Monday, July 20, 2015

On July 22, the Campaign Finance Board (CFB) is co-hosting a conference with NYU’s Brennan Center for Justice to explore solutions to two disturbing trends in recent elections: the flood of outside spending and declining voter participation.

In New York City, public financing of campaigns and robust disclosure laws reduce the impact of independent expenditures.

But in the federal system and other jurisdictions where disclosure requirements are weak and there is no public financing, concerned citizens are exploring other ways to counter the increase in outside spending. One such group is CounterPAC, a super-PAC that advocates for candidates to forgo the support of outside and “dark money” groups. We review the group’s creative approach briefly below, but you should also attend our conference on Wednesday to hear Jay Costa, CounterPAC’s executive director, detail his plans for the 2016 elections and beyond.

CounterPAC was established in 2014 with the aim of getting candidates to agree to a pledge to reject “dark money” in their races. The pledge is modeled on the successful “People’s Pledge” in the 2012 Massachusetts Senate race between Elizabeth Warren and Scott Brown. As in that race, CounterPAC’s pledge would require candidates to “reject” any such expenditures made on their behalf by donating 50 percent of the cost of the expenditure to a public charity of the opposing candidate’s choice.

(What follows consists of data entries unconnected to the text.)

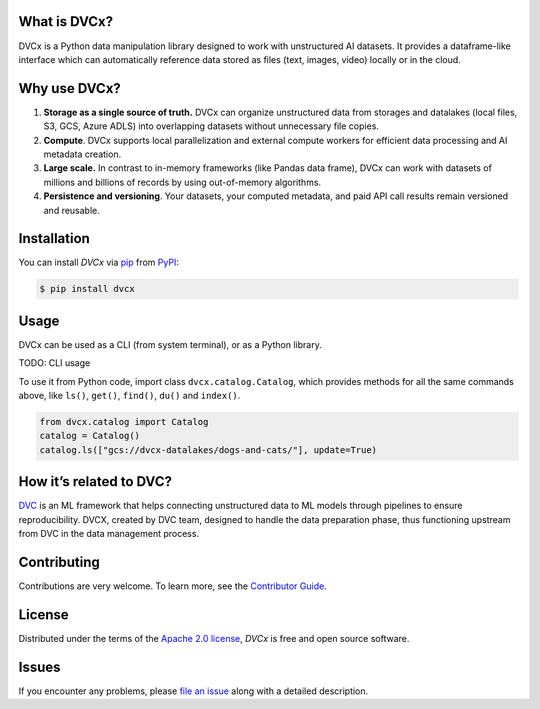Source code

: |PyPI| |Status| |Python Version| |License|

|Tests| |Codecov| |pre-commit| |Black|

.. |PyPI| image:: https://img.shields.io/pypi/v/dvcx.svg
   :target: https://pypi.org/project/dvcx/
   :alt: PyPI
.. |Status| image:: https://img.shields.io/pypi/status/dvcx.svg
   :target: https://pypi.org/project/dvcx/
   :alt: Status
.. |Python Version| image:: https://img.shields.io/pypi/pyversions/dvcx
   :target: https://pypi.org/project/dvcx
   :alt: Python Version
.. |License| image:: https://img.shields.io/pypi/l/dvcx
   :target: https://opensource.org/licenses/Apache-2.0
   :alt: License
.. |Tests| image:: https://github.com/iterative/dvcx/workflows/Tests/badge.svg
   :target: https://github.com/iterative/dvcx/actions?workflow=Tests
   :alt: Tests
.. |Codecov| image:: https://codecov.io/gh/iterative/dvcx/branch/main/graph/badge.svg
   :target: https://app.codecov.io/gh/iterative/dvcx
   :alt: Codecov
.. |pre-commit| image:: https://img.shields.io/badge/pre--commit-enabled-brightgreen?logo=pre-commit&logoColor=white
   :target: https://github.com/pre-commit/pre-commit
   :alt: pre-commit
.. |Black| image:: https://img.shields.io/badge/code%20style-black-000000.svg
   :target: https://github.com/psf/black
   :alt: Black


What is DVCx?
-------------

DVCx is a Python data manipulation library designed to work with unstructured AI datasets.
It provides a dataframe-like interface which can automatically reference data stored as files
(text, images, video) locally or in the cloud.

Why use DVCx?
-------------

1. **Storage as a single source of truth.** DVCx can organize unstructured data from storages
   and datalakes (local files, S3, GCS, Azure ADLS) into overlapping datasets without
   unnecessary file copies.
2. **Compute**. DVCx supports local parallelization and external compute workers for efficient
   data processing and AI metadata creation.
3. **Large scale.** In contrast to in-memory frameworks (like Pandas data frame), DVCx can work
   with datasets of millions and billions of records by using out-of-memory algorithms.
4. **Persistence and versioning**. Your datasets, your computed metadata, and paid API call
   results remain versioned and reusable.


Installation
------------

You can install *DVCx* via pip_ from PyPI_:

.. code:: console

   $ pip install dvcx


Usage
-----
DVCx can be used as a CLI (from system terminal), or as a Python library.

TODO: CLI usage

To use it from Python code, import class ``dvcx.catalog.Catalog``, which provides methods for all the same commands above, like ``ls()``, ``get()``, ``find()``, ``du()`` and ``index()``.

.. code:: py

    from dvcx.catalog import Catalog
    catalog = Catalog()
    catalog.ls(["gcs://dvcx-datalakes/dogs-and-cats/"], update=True)


How it’s related to DVC?
------------------------

`DVC <https://github.com/iterative/dvc/>`_ is an ML framework that helps connecting
unstructured data to ML models through pipelines to ensure reproducibility. DVCX,
created by DVC team, designed to handle the data preparation phase, thus functioning
upstream from DVC in the data management process.

Contributing
------------

Contributions are very welcome.
To learn more, see the `Contributor Guide`_.


License
-------

Distributed under the terms of the `Apache 2.0 license`_,
*DVCx* is free and open source software.


Issues
------

If you encounter any problems,
please `file an issue`_ along with a detailed description.


.. _Apache 2.0 license: https://opensource.org/licenses/Apache-2.0
.. _PyPI: https://pypi.org/
.. _file an issue: https://github.com/iterative/dvcx/issues
.. _pip: https://pip.pypa.io/
.. github-only
.. _Contributor Guide: CONTRIBUTING.rst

CounterPAC would act as the enforcer of the agreement, conducting a negative media blitz against any candidate who violates the pledge.

If candidates stick to the pledge, it has the potential to limit independent and dark money spending. In the 2012 Massachusetts race, independent and dark money spending accounted for less than 10 percent of total spending, far less than the “upwards of 60 percent in other states” attributed to independent spenders, according to CounterPAC. In 2014, CounterPAC helped make dark money one of the key issues addressed by candidates in three federal races. CounterPAC plans to expand the scope of its efforts in 2016, with the aim of significantly reducing the role of outside and dark money in some of the most competitive federal elections.

In New York City, matching funds allow candidates to run a robust campaign without relying on the support of big-money contributors or special interests. The CFB’s report on the 2013 elections noted that public funding has proven to be a successful counterweight to independent spending. A number of publicly-funded candidates won their elections despite being massively outspent by independent groups.

Moreover, the city has taken great strides to establish safeguards against the influence of outside spending in its local elections. Currently, independent spenders that spend above a certain threshold are required to file with the CFB via the Independent Expenditures Disclosure System (IEDS) and disclose detailed information about their leadership, funding sources, and the expenditures themselves. This information is made publicly available on the CFB’s Searchable Database. In addition, a new law will take effect in August that aims to prevent “dark money” spending in City elections by requiring independent spenders to disclose more information about the sources of their funds. As New York City’s 2013 elections showed, the combination of public campaign financing and comprehensive disclosure rules remains the best long-term way to empower voters and reduce the influence of big money in our elections.